Author: Charles Marvin
Publisher:
Published: 1892
Total Pages: 390
ISBN-13:
DOWNLOAD EBOOKAuthor: David Wills
Publisher: U of Minnesota Press
Published: 2008
Total Pages: 282
ISBN-13: 0816653453
DOWNLOAD EBOOKIn this highly original book David Wills rethinks not only our nature before all technology but also what we understand to be technology. Rather than considering the human being as something natural that then develops technology, Wills argues, we should instead imagine an originary imbrication of nature and machine that begins with a dorsal turn-a turn that takes place behind our back, outside our field of vision. With subtle and insightful readings, Wills pursues this sense of what lies behind our idea of the human by rescuing Heidegger’s thinking from a reductionist dismissal of technology, examining different angles on Lvinas’s face-to-face relation, and tracing a politics of friendship and sexuality in Derrida and Sade. He also analyzes versions of exile in Joyce’s rewriting of Homer and Broch’s rewriting of Virgil and discusses how Freud and Rimbaud exemplify the rhetoric of soil and blood that underlies every attempt to draw lines between nations and discriminate between peoples.
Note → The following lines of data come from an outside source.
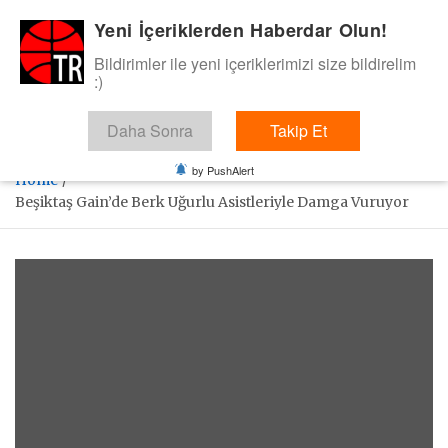
Skip
Yeni İçeriklerden Haberdar Olun!
BasketTR
to
content
Bildirimler ile yeni içeriklerimizi size bildirelim
Sol dip çizgiden bir basket de bizden gelsin dedik.
:)
Daha Sonra
Takip Et
by PushAlert
Home
Beşiktaş Gain’de Berk Uğurlu Asistleriyle Damga Vuruyor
In closing, Wills demonstrates the political force of rhetoric in a sophisticated analysis of Nietzsche’s oft-quoted declaration that “God is dead.” Forward motion, Wills ultimately reveals, is an ideology through which we have favored the front-what can be seen-over the aspects of the human and technology that lie behind the back and in the spine-what can be sensed otherwise-and shows that this preference has had profound environmental, political, sexual, and ethical consequences. David Wills is professor of French and English at the University of Albany (SUNY). He is the author of Prosthesis and Matchbook: Essays in Deconstruction as well as the translator of works by Jacques Derrida, including The Gift of Death.